◆ Task directions
Copy the text of every entry below word for word, and leave the pictures out of your answer.

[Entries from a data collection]
-=-=-=-=-

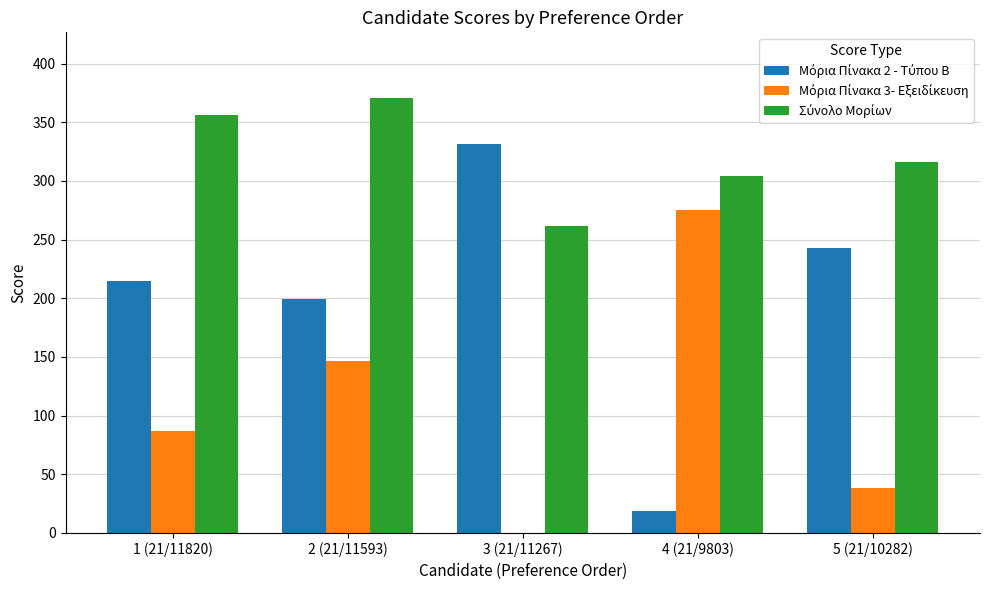

At which category is the sum across all series the highest?

2 (21/11593)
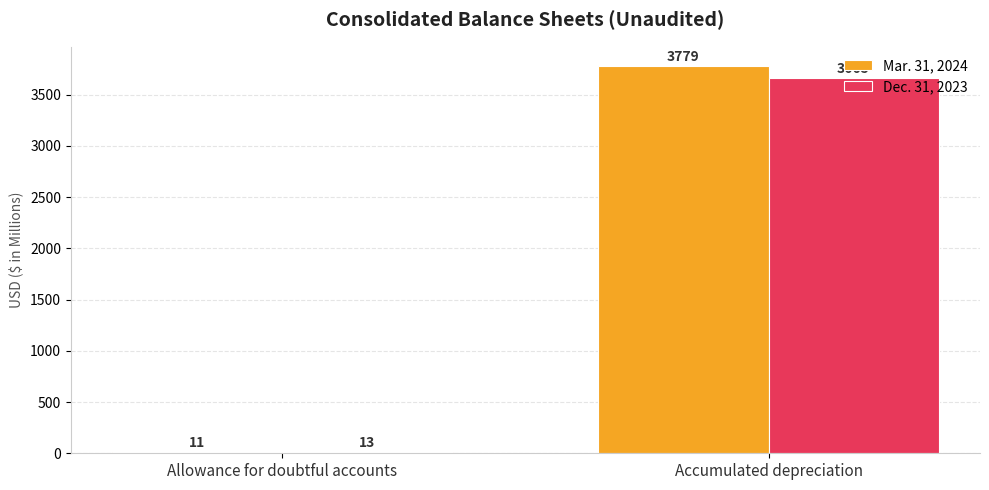

Reading right to left, what are all the values shown in this chart?

Mar. 31, 2024: 3779	11
Dec. 31, 2023: 3665	13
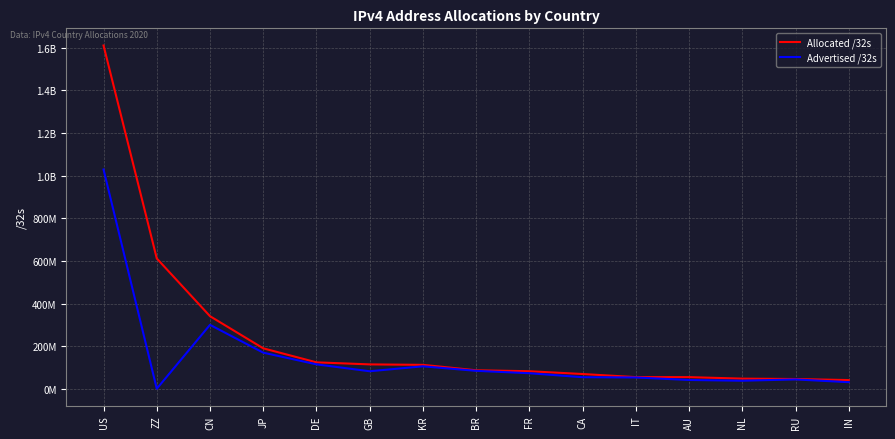

What is the highest value of the Advertised /32s series?

1028700672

-=-=-=-=-

◆ Result
At which category is the sum across all series the highest?

2 (21/11593)

Reading right to left, what are all the values shown in this chart?

Mar. 31, 2024: 3779	11
Dec. 31, 2023: 3665	13

What is the highest value of the Advertised /32s series?

1028700672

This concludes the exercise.